Eine weitere Küchenfrage beschäftigt dagegen die beiden französischen Wissenschaftler Basile Audoly und Sébastien Neukirch: Warum brechen eigentlich Spaghetti, wenn man sie biegt, nicht in der Mitte, sondern irgendwo und mehrfach? Ausgeklügelte Experimente zeigten, dass eine Nudel beim Entspannen noch stärker gestresst wird – und dadurch regelrecht zersplittert [6]. Für dieses bahnbrechende Ergebnis verlieh ihnen die Jury den Ig-Nobelpreis für Physik.

Ob gebrochen oder nicht, Pasta macht Kinder glücklich – die meisten jedenfalls. Sträuben sie sich auch gegen Gemüse, Salat und Kartoffeln, so sind Nudeln in der Regel genehm. Ähnlich wählerisch offenbarten sich Pillendreher: Sie naschen am liebsten flüssigen Pferdemist, gefolgt von Schaf- und Kameldung. Auch Hinterlassenschaften von Hund und Fuchs werden akzeptiert, doch ein Grasfressermenü wird bevorzugt [7]. Dieser Einblick in insektuäre Ernährungsvorlieben brachte Wasmia Al-Houty von der Universität Kuwait und Faten Al-Musalam von der kuwaitischen Umweltbehörde den Ig-Nobelpreis für Ernährung.

Wem nun so langsam der Kopf schwirrt, der sollte sich glücklich schätzen, dass er kein Specht ist, würden Ivan Schwab von der Universität von Kalifornien in Davis und Philip May von der Universität von Kalifornien in Los Angeles sagen.

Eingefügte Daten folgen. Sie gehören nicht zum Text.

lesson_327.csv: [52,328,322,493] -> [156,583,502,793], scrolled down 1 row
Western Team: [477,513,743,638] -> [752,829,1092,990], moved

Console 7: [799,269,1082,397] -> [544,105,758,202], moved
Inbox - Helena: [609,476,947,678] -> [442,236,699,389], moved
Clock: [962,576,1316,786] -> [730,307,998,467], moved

Dank der Studien von May aus den späten 1970er Jahren konnte Schwab 2002 den Lesern eines Fachmagazins für Augenkunde erklären, dass ein besonders stabil konstruierter Schädel mit eingebauter Stoßdämpfung in Form schwammartiger Knochen das Leben als Schlagbohrmaschine ermöglicht. Damit den Tieren bei ihren zwanzig Hämmereien pro Sekunde nicht buchstäblich die Augen aus dem Kopf fallen, schließt außerdem die verdickte Nickhaut kurz vor dem Aufprall [8]. Zum Vergleich: Ein Mensch müsste dafür seinen Kopf mit 26 Kilometern pro Stunde gegen eine Wand donnern. Diese Aufklärungsarbeit honorierte die Jury mit dem Ig-Nobelpreis für Ornithologie.

Wort und Bild optimal

Ob Daniel Oppenheimer von der Universität Princeton bei Schwabs Text auch Probleme mit der unnötigen Verwendung langer Wörter hätte, ist nicht überliefert. Für Wissenschaftler aber ist dessen Studie keineswegs irrelevant: Wer zu oft mit Wortmonstern um sich wirft, der wirkt nicht etwa besonders, sondern eher wenig schlau. Das zumindest urteilten Versuchsteilnehmer quer über verschiedene Experimente hinweg, in denen sie aus der Lesbarkeit und der Wortwahl eines Textes auf die Intelligenz des Verfassers schließen sollten [9]. Fazit: Je komplexer, desto dumm. Ein erschütterndes Ergebnis, das der Jury der Ig-Nobelpreis für Literatur wert war.

Wenn sich nun nach all der Lobpreisung die Laureaten zum freudigen Gruppenbild versammelt, dann wird auch die Bedeutung des letzten Beitrags eindrücklich klar: Endlich gibt es eine Formel für die Zahl der Bilder, die ein Fotograf machen muss, damit bei bekannter Leutezahl wenigstens eins dabei ist, auf dem keiner blinzelt. Aus der Fotografennot half der Australier Piers Barnes: aus der Blinzelhäufigkeit, der Belichtungszeit und der Anzahl der Personen entwickelte er eine simple Rechenvorschrift. Wem pi mal Daumen genau genug ist und nicht mehr als zwanzig Gesicher vor der Linse hat, der kann bei guten Lichtverhältnissen auch einfach die Zahl der Leute durch drei teilen, ist die Umgebung düster, darf er nur halbieren. Dankbar für den Tipp war nicht nur Nic Svenson, der sich mit Barnes den Ig-Nobelpreis für Mathematik teilt. Und nun alle: Cheese!